Moi, je n’aurais pas ces tourments. Mon installation serait définitive et j’aurais toute ma vie devant moi pour la parachever.

Dans cette insomnie qui m’enfiévrait, je m’inquiétais déjà de mille détails ridicules ; je m’entendais discuter avec mon mari de la nécessité de certains achats ! J’allais un peu vite en besogne et la folle du logis, sans fin, agitait en moi son grelot assourdissant.

C’est en vain que j’appelai le sommeil. Je ne pouvais m’assoupir. Je pris le parti de me lever. Le temps était radieux. Une aurore aux tons exquis illuminait le ciel. Ma fenêtre, entrebâillée, laissait entrer les purs parfums du matin. J’écartai légèrement mes volets, ne voulant pas les ouvrir de peur des indiscrets.

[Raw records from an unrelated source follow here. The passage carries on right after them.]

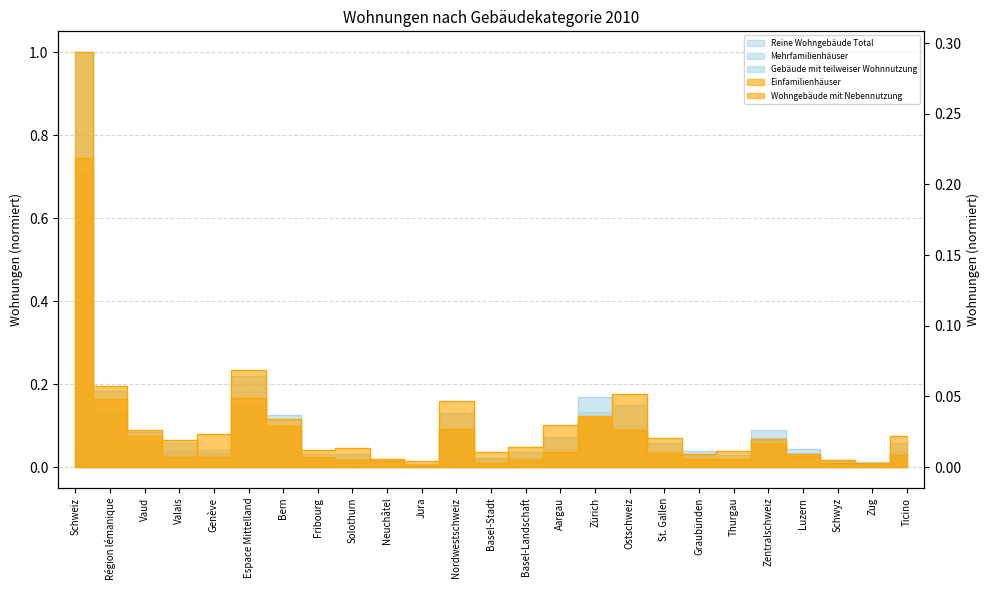

Which series has the largest total across all categories?

Reine Wohngebäude Total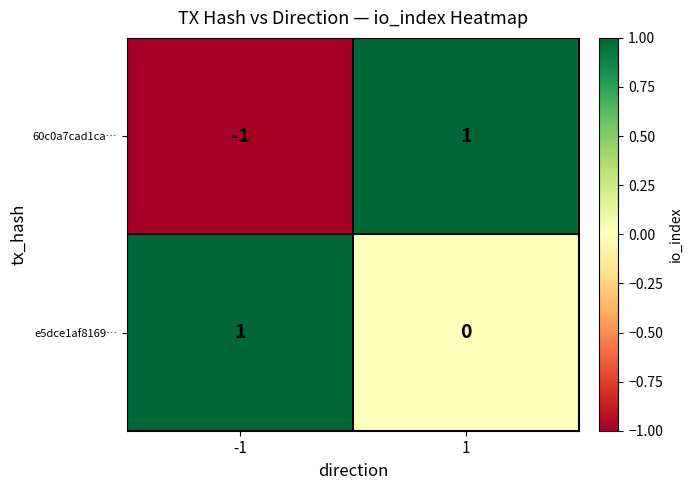

Rank the series by their average value, from lowest to highest.

60c0a7cad1ca…, e5dce1af8169…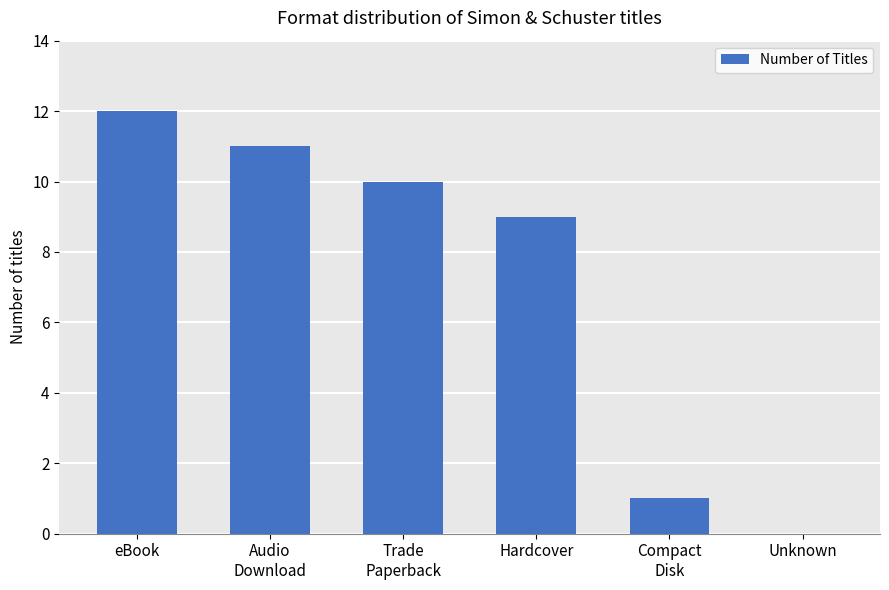

How many positive values are there?

5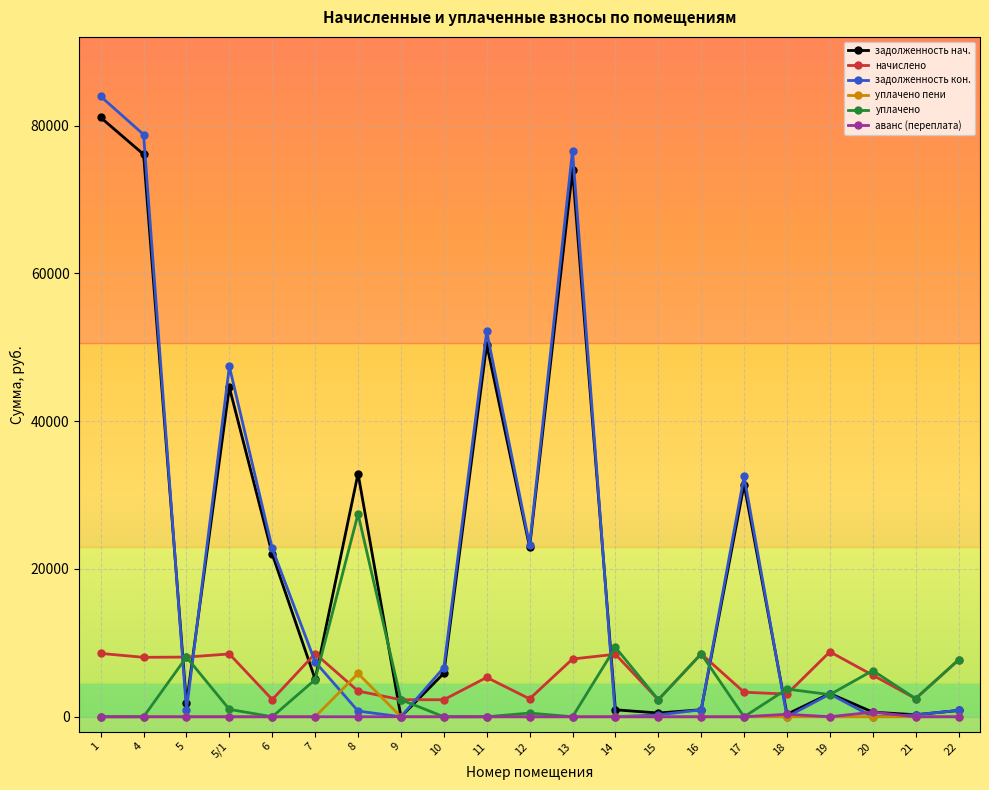

How many times do уплачено and начислено cross each other?

5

Je pris un fauteuil et j’écoutai la rumeur de la vie qui s’éveillait.

Soudain, j’entendis deux voix monter de la terrasse. Une acoustique merveilleuse et insoupçonnée me permettait de saisir toutes les paroles. Je dois dire que je m’intéressai beaucoup à la conversation car je reconnus les accents d’une personne qui m’était déjà chère.